-- TESTO DELLA PAGINA --
# # # # # # #
Criteri di ripartizione della pensione di reversibilità tra ex coniuge divorziato e coniuge superstite

28 Aprile 2025

Nel caso in cui l'ex coniuge e il coniuge superstite siano entrambi idonei a ricevere la pensione di reversibilità dal marito defunto, la quota assegnata a ciascuno dovrebbe essere determinata non solo in base alla durata del matrimonio, ma anche considerando la solidarietà dell'istituto.

Massima

Ove l’ex coniuge e il coniuge superstite abbiano entrambi i requisiti per percepire la pensione di reversibilità del marito defunto, la determinazione della quota spettante a ciascuno di essi deve essere effettuata, oltre che sulla base del criterio legale della durata dei matrimoni, altresì ponderando ulteriori elementi correlati alla finalità solidaristica dell’istituto e individuati dalla giurisprudenza, quali l’entità dell’assegno riconosciuto al coniuge divorziato, le condizione economiche di entrambi e l’eventuale convivenza prematrimoniale.
# # # # # # #
-- DATI DI INGRESSO --
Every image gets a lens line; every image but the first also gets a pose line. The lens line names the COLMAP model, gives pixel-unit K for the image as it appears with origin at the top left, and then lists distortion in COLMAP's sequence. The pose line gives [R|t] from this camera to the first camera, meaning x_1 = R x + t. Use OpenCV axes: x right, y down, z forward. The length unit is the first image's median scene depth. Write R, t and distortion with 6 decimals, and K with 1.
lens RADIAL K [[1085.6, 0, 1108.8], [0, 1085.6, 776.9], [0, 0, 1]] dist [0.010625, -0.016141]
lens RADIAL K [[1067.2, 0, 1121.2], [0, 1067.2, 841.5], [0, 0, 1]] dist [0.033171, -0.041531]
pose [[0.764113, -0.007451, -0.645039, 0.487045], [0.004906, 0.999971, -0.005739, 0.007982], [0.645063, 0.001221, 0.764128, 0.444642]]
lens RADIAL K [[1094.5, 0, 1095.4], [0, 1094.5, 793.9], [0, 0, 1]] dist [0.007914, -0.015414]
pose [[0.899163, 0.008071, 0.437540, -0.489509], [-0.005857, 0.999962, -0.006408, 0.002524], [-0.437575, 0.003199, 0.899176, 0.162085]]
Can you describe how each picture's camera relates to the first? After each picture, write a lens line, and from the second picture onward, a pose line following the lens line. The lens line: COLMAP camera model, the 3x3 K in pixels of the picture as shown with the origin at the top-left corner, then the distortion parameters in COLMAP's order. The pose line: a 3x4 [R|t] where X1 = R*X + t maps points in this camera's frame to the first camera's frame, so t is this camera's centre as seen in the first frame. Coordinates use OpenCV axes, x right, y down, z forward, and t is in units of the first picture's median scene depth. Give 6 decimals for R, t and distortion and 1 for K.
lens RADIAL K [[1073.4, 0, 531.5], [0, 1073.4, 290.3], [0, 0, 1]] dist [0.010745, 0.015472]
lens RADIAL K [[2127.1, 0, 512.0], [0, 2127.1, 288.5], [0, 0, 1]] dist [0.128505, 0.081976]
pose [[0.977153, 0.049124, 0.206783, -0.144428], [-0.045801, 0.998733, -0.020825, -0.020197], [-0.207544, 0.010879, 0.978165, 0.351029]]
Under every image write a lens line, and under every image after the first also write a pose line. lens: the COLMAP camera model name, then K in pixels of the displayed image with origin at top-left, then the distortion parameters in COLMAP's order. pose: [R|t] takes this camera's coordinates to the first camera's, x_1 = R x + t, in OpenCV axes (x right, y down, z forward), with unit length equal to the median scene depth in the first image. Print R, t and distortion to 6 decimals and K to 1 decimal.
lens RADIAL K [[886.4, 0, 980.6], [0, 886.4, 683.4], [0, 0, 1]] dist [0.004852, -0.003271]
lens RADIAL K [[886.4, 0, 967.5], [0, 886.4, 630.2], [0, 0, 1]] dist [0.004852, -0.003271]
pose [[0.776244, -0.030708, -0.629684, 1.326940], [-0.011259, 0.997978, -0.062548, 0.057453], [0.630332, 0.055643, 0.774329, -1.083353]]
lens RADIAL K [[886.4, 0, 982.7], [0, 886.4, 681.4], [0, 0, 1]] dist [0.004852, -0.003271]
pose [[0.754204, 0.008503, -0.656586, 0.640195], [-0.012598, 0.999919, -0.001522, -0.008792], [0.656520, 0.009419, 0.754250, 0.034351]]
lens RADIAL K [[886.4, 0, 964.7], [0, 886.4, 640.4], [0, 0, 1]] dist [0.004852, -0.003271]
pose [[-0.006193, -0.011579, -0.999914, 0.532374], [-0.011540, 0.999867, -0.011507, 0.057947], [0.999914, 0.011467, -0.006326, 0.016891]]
# # # # # # #
-- DETTAGLI DEL COMPITO --
Riporta testualmente il passo del testo sulla pensione di reversibilità che si apre con le parole contenenti "Criteri di ripartizione" e si chiude con "la solidarietà dell'istituto.".

-- RISPOSTA AL COMPITO --
Criteri di ripartizione della pensione di reversibilità tra ex coniuge divorziato e coniuge superstite

28 Aprile 2025

Nel caso in cui l'ex coniuge e il coniuge superstite siano entrambi idonei a ricevere la pensione di reversibilità dal marito defunto, la quota assegnata a ciascuno dovrebbe essere determinata non solo in base alla durata del matrimonio, ma anche considerando la solidarietà dell'istituto.